Characteristic of decentralization

Decentralization is one of the most important attributes of blockchain technology according to some of the most prolific figures in the industry. Yet, critics have scrutinized Bitcoin and other proof-of-work projects for their susceptibility to 51% attacks. However, the opportunity for 51% attacks could be a fundamental characteristic of a decentralized public blockchain.

“One cannot fix the 51% attack flaw of a decentralized system without adding centralization,” tweeted Litecoin creator Charlie Lee. “This is one of the keys to understanding Bitcoin, proof of work, and decentralization. Most people fail to grasp this.”

Solving the double-spend problem

Fundamentally, Bitcoin solves the double-spend problem—the issues around guaranteeing that digital money isn’t spent twice. With tangible cash this problem is trivial. A paper bill can’t be in two places at once.

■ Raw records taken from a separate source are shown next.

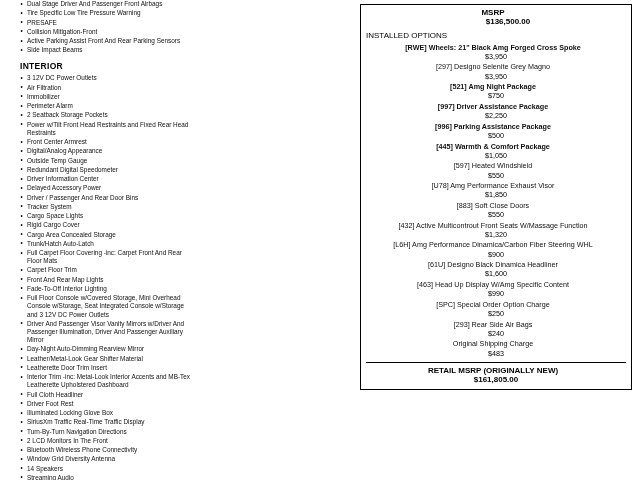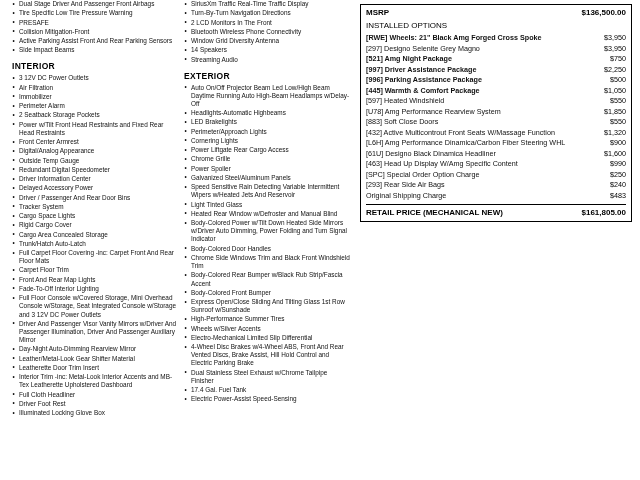"MSRP" .row { align-items: flex-end -> center; flex-direction: none -> column }
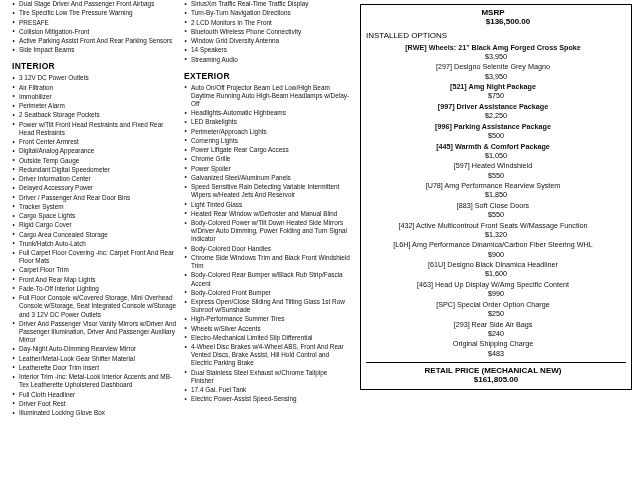"INTERIOR" .features { flex-direction: none -> column; padding: 0 0 0 12px -> 0 0 0 20px }
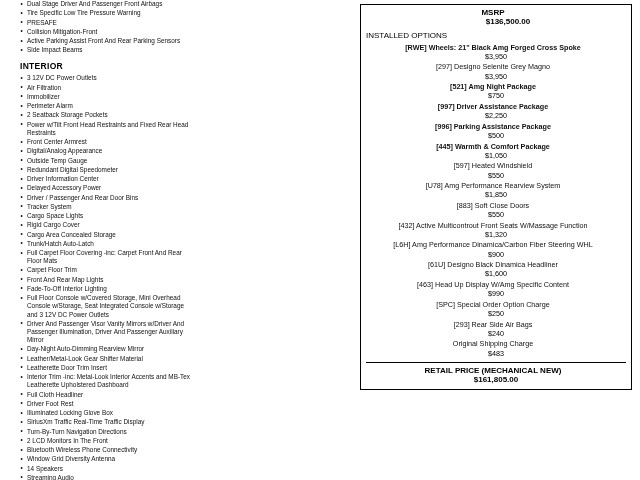"[U78] Amg Performance Rearview System" div.lbl { text: Rearview System -> Exhaust Visor }
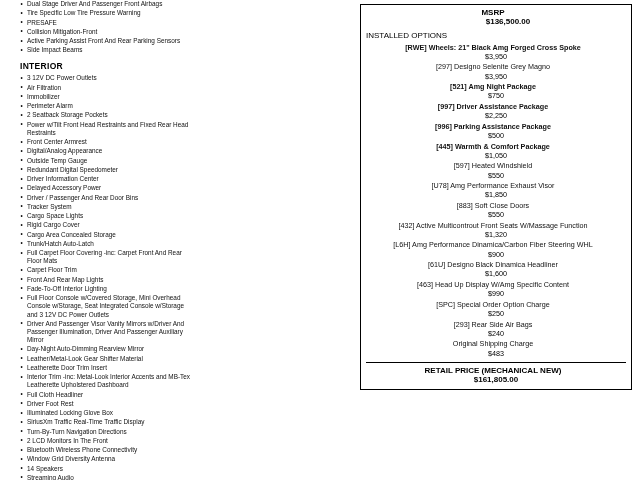"RETAIL PRICE (MECHANICAL NEW)" div.lbl { text: PRICE (MECHANICAL -> MSRP (ORIGINALLY }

But, when money is represented digitally, what prevents people from ‘counterfeiting’ bills? Duplicating electronic data is trivial and difficult to police, as demonstrated by the proliferation of online piracy.

Historically, electronic cash was overseen by trusted third-parties. Money held in a PayPal account is an example of digital cash managed by a corporation while the electronic balance held by a bank is a government example.

“Centralized systems like Ripple, EOS, IOTA, Blockstream Liquid, etc. just have a single party use its idea of whatever came first and everyone else just has to accept its decision,” asserted Maxwell.

But, in a decentralized system, who is the arbiter?

First come first serve

Bitcoin solves the double-spend problem by saying the first transaction to spend a coin is the valid transaction. Any subsequent attempts to spend that same coin are considered invalid. This might seem obvious but it’s a much trickier problem than it seems.

Gregory Maxwell, the former CTO of Blockstream and a longstanding Bitcoin Core developer, explains why.

“In a truly decentralized system ‘first’ is actually logically meaningless! As an inescapable result of relativity the order which different parties will perceive events depends on their relative positions, no matter how good or fast your communication system is.”

In other words, which transaction is considered ‘first’ depends on who is asked. If two transactions to spend the same Bitcoin happened at the same time, how would the network decide which is first and which is second?

Mining as a public election

Bitcoin solved this problem through voting. But, there’s a catch. Most permissionless systems have it so their users can remain anonymous. Thus, it’s impossible to just ask ‘people’ to vote—that would require a centralized party to verify the identities of those people and determine who’s eligible to vote.

Instead, Bitcoin tallies votes through computing power, which doesn’t require the help of a centralized party. Similarly, it’s possible to use another resource like coins (proof-of-stake) to count votes.

Rigging elections

Continuing with Gregory Maxwell’s election analogy, when people refer to a 51% attack they mean the potential to ‘rig’ elections to change Bitcoin’s transaction history. Even though it’s possible to make 51% attacks costlier or more inconvenient, it’s impossible to eliminate that possibility without introducing centralization, argues Maxwell.

“People have cooked up 1001 complicated schemes that claim to do it without introducing centralization, but careful analysis finds again and again that these fixes centralize the system but just hide the centralization,” says Maxwell about cryptocurrencies that claim to solve the 51% attack issue.

Delegating responsibility to masternodes, block producers, or superdelegates merely moves the potential for 51% attack to a smaller group of decision makers. Moving to proof-of-stake simply changes the underlying votes from computing power to coins.

That isn’t to say these other projects are slower or less reliable than Bitcoin, they’re merely more centralized based on Maxwell’s theory.

Protecting decentralization

Maxwell makes an interesting final point. Critics seem to obsess over the risk of a 51% attack. But, the easy solution to that risk is to increase the number of block confirmations before considering a transaction final. A transaction on the Bitcoin blockchain gets exponentially more difficult to compromise the more blocks are mined on top of it. Thus, it’s still possible to transact even if a 51% attack is occurring by increasing the number of confirmations.

“A far bigger risk to Bitcoin is that the public using it won’t understand, won’t care, and won’t protect the decentralization properties that make it valuable over centralized alternatives in the first place; a risk we can see playing out constantly in the billion dollar market caps of totally centralized systems,” concluded Maxwell.